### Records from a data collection
----

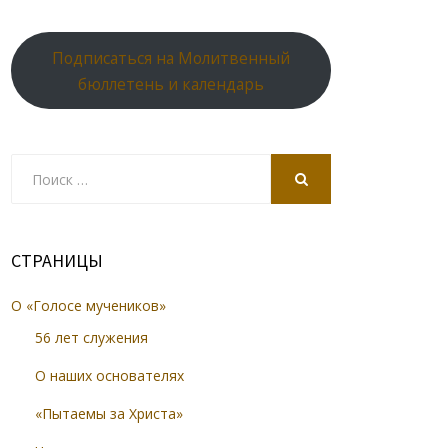
Подписаться на Молитвенный
бюллетень и календарь
Search
for:
SEARCH
СТРАНИЦЫ
О «Голосе мучеников»
56 лет служения
О наших основателях
«Пытаемы за Христа»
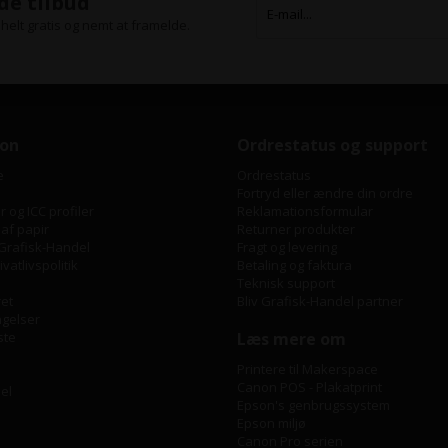
de tilbud
helt gratis og nemt at framelde.
ion
Ordrestatus og support
e
Ordrestatus
Fortryd eller ændre din ordre
 og ICC profiler
Reklamationsformular
 af papir
Returner produkter
Grafisk-Handel
Fragt og levering
vatlivspolitik
Betaling og faktura
Teknisk support
ret
Bliv Grafisk-Handel partner
ngelser
ste
Læs mere om
Printere til Makerspace
Canon POS - Plakatprint
bel
Epson's genbrugssystem
Epson miljø
Canon Pro serien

----

### Task
Reproduce the text of the listing above with every occurrence of "Ordrestatus" replaced by "Status for ordre", keeping everything else unchanged and omitting the pictures.

### Reply to the task
Подписаться на Молитвенный
бюллетень и календарь
Search
for:
SEARCH
СТРАНИЦЫ
О «Голосе мучеников»
56 лет служения
О наших основателях
«Пытаемы за Христа»
de tilbud
helt gratis og nemt at framelde.
ion
Status for ordre og support
e
Status for ordre
Fortryd eller ændre din ordre
 og ICC profiler
Reklamationsformular
 af papir
Returner produkter
Grafisk-Handel
Fragt og levering
vatlivspolitik
Betaling og faktura
Teknisk support
ret
Bliv Grafisk-Handel partner
ngelser
ste
Læs mere om
Printere til Makerspace
Canon POS - Plakatprint
bel
Epson's genbrugssystem
Epson miljø
Canon Pro serien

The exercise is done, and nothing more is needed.